*TO-DO ITEM*
Look through the data below and output, unchanged, every line from the one holding "verändernden Umwelt zu entwickeln? Wie" through the one holding "Čirý hladký a", inclusive. Skip the pictures.

*RECORDS FOR THE TASK*
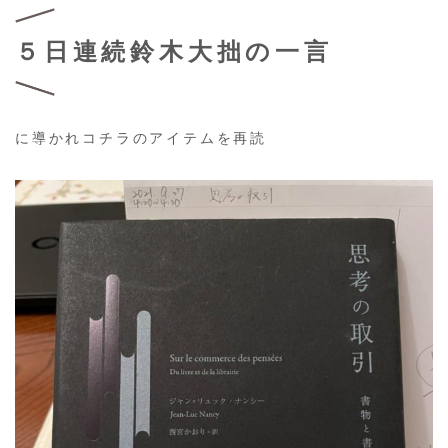
５日連続鈴木大拙の一言
に導かれコチラのアイテムを再読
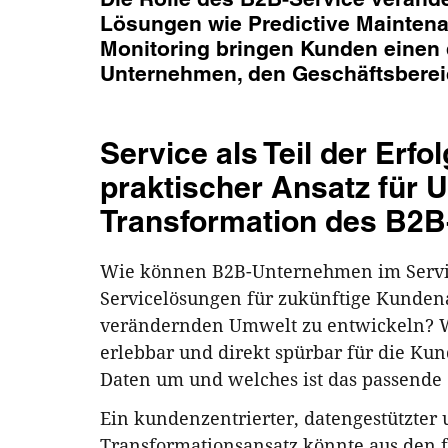
Lösungen wie Predictive Mainten
Monitoring bringen Kunden einen d
Unternehmen, den Geschäftsbereic
Service als Teil der Erfo
praktischer Ansatz für 
Transformation des B2B
Wie können B2B-Unternehmen im Servic
Servicelösungen für zukünftige Kundena
verändernden Umwelt zu entwickeln? Wie
erlebbar und direkt spürbar für die Kun
Daten um und welches ist das passende
Ein kundenzentrierter, datengestützter 
Transformationsansatz könnte aus den 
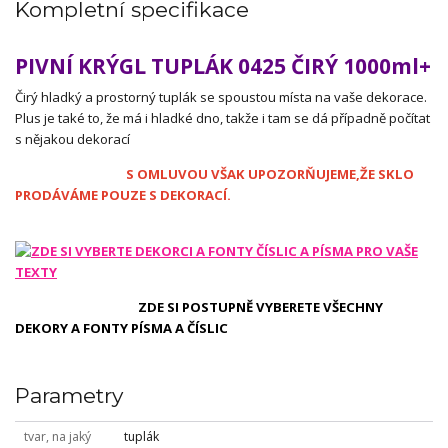
Kompletní specifikace
PIVNÍ KRÝGL TUPLÁK 0425 ČIRÝ 1000ml+
Čirý hladký a prostorný tuplák se spoustou místa na vaše dekorace.
Plus je také to, že má i hladké dno, takže i tam se dá případně počítat
s nějakou dekorací
S OMLUVOU VŠAK UPOZORŇUJEME,ŽE SKLO
PRODÁVÁME POUZE S DEKORACÍ.
ZDE SI POSTUPNĚ VYBERETE VŠECHNY
DEKORY A FONTY PÍSMA A ČÍSLIC
Parametry
tvar, na jaký
tuplák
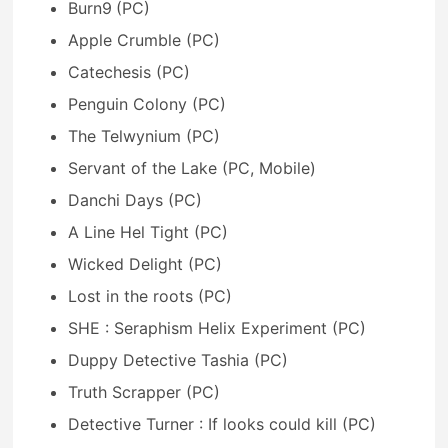
Burn9
(PC)
Apple Crumble (PC)
Catechesis (PC)
Penguin Colony (PC)
The Telwynium (PC)
Servant of the Lake (PC, Mobile)
Danchi Days (PC)
A Line Hel Tight (PC)
Wicked Delight (PC)
Lost in the roots (PC)
SHE : Seraphism Helix Experiment (PC)
Duppy Detective Tashia (PC)
Truth Scrapper (PC)
Detective Turner : If looks could kill (PC)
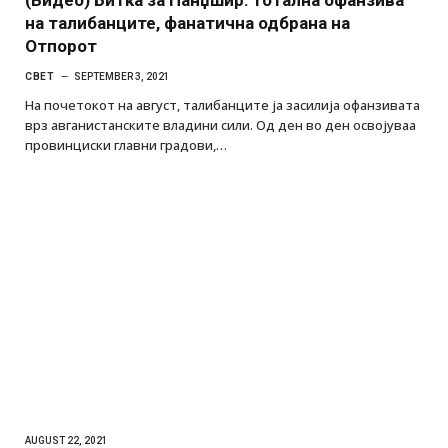
на талибанците, фанатична одбрана на
Отпорот
СВЕТ
SEPTEMBER 3, 2021
На почетокот на август, талибанците ја засилија офанзивата
врз авганистанските владини сили. Од ден во ден освојуваа
провинциски главни градови,…
AUGUST 22, 2021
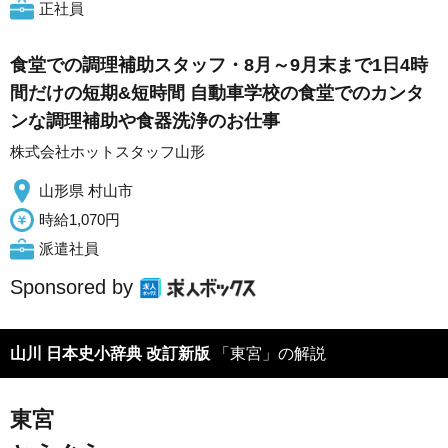
正社員
食堂での調理補助スタッフ・8月～9月末まで1日4時
間だけの短期&短時間 自動車学校の食堂でのカンタ
ンな調理補助や食器洗浄のお仕事
株式会社ホットスタッフ山形
山形県 村山市
時給1,070円
派遣社員
Sponsored by
山川 日本史小辞典 改訂新版
「東宮」の解説
東宮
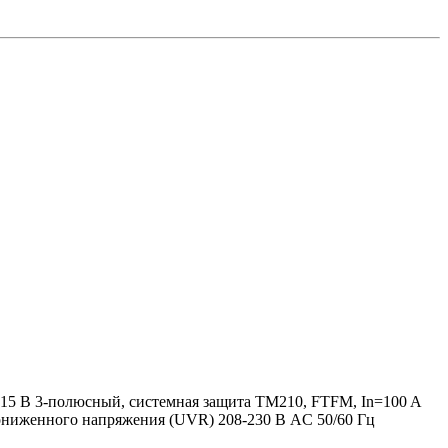
15 В 3-полюсный, системная защита TM210, FTFM, In=100 A
 пониженного напряжения (UVR) 208-230 В AC 50/60 Гц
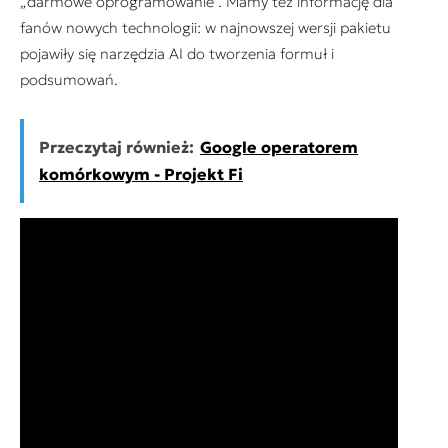
„darmowe oprogramowanie”. Mamy też informację dla
fanów nowych technologii: w najnowszej wersji pakietu
pojawiły się narzędzia AI do tworzenia formuł i
podsumowań.
Przeczytaj również:
Google operatorem
komórkowym - Projekt Fi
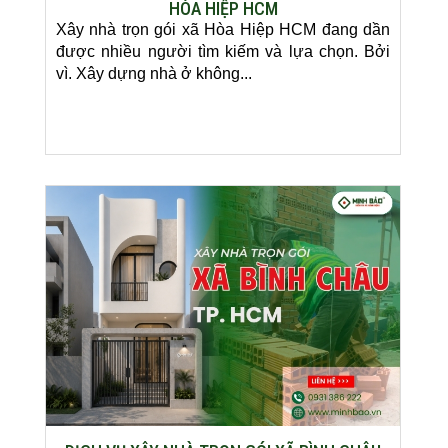
HÒA HIỆP HCM
Xây nhà trọn gói xã Hòa Hiệp HCM đang dần
được nhiều người tìm kiếm và lựa chọn. Bởi
vì. Xây dựng nhà ở không...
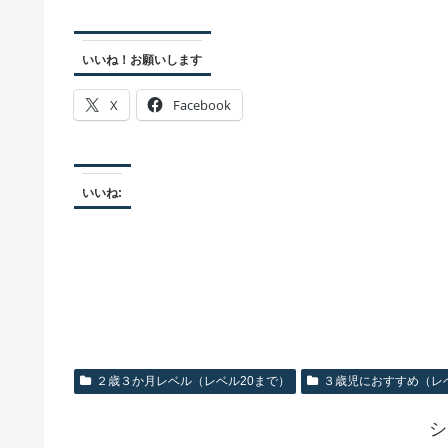
いいね！お願いします
X
Facebook
いいね:
２歳３か月レベル（レベル20まで）
３歳児におすすめ（レ
シ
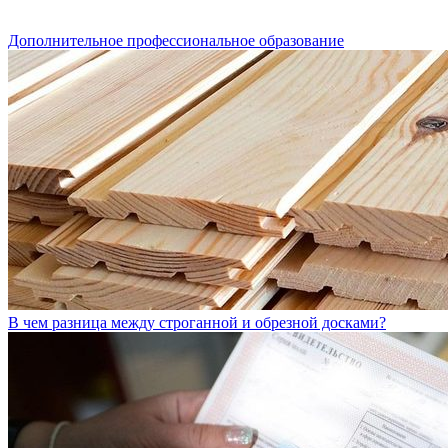
Дополнительное профессиональное образование
В чем разница между строганной и обрезной досками?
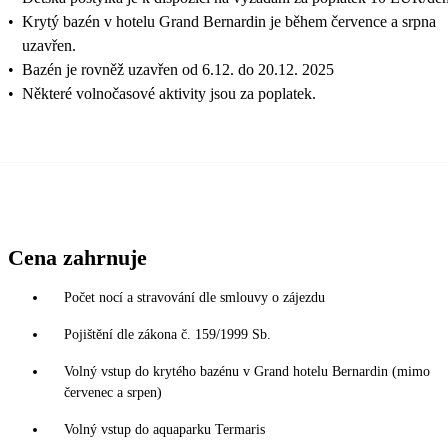
•
Krytý bazén v hotelu Grand Bernardin je během července a srpna
uzavřen.
•
Bazén je rovněž uzavřen od 6.12. do 20.12. 2025
•
Některé volnočasové aktivity jsou za poplatek.
Cena zahrnuje
Počet nocí a stravování dle smlouvy o zájezdu
Pojištění dle zákona č. 159/1999 Sb.
Volný vstup do krytého bazénu v Grand hotelu Bernardin (mimo
červenec a srpen)
Volný vstup do aquaparku Termaris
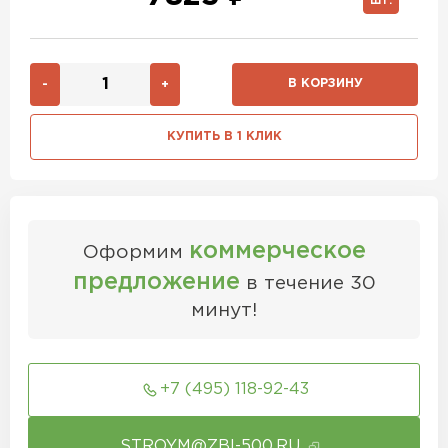
ШТ.
В КОРЗИНУ
-
+
КУПИТЬ В 1 КЛИК
коммерческое
Оформим
предложение
в течение 30
минут!
+7 (495) 118-92-43
STROYM@ZBI-500.RU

*RESULT BELOW*
verändernden Umwelt zu entwickeln? Wie
erlebbar und direkt spürbar für die Kun
Daten um und welches ist das passende
Ein kundenzentrierter, datengestützter 
Transformationsansatz könnte aus den 
Kompletní specifikace
PIVNÍ KRÝGL TUPLÁK 0425 ČIRÝ 1000ml+
Čirý hladký a prostorný tuplák se spoustou místa na vaše dekorace.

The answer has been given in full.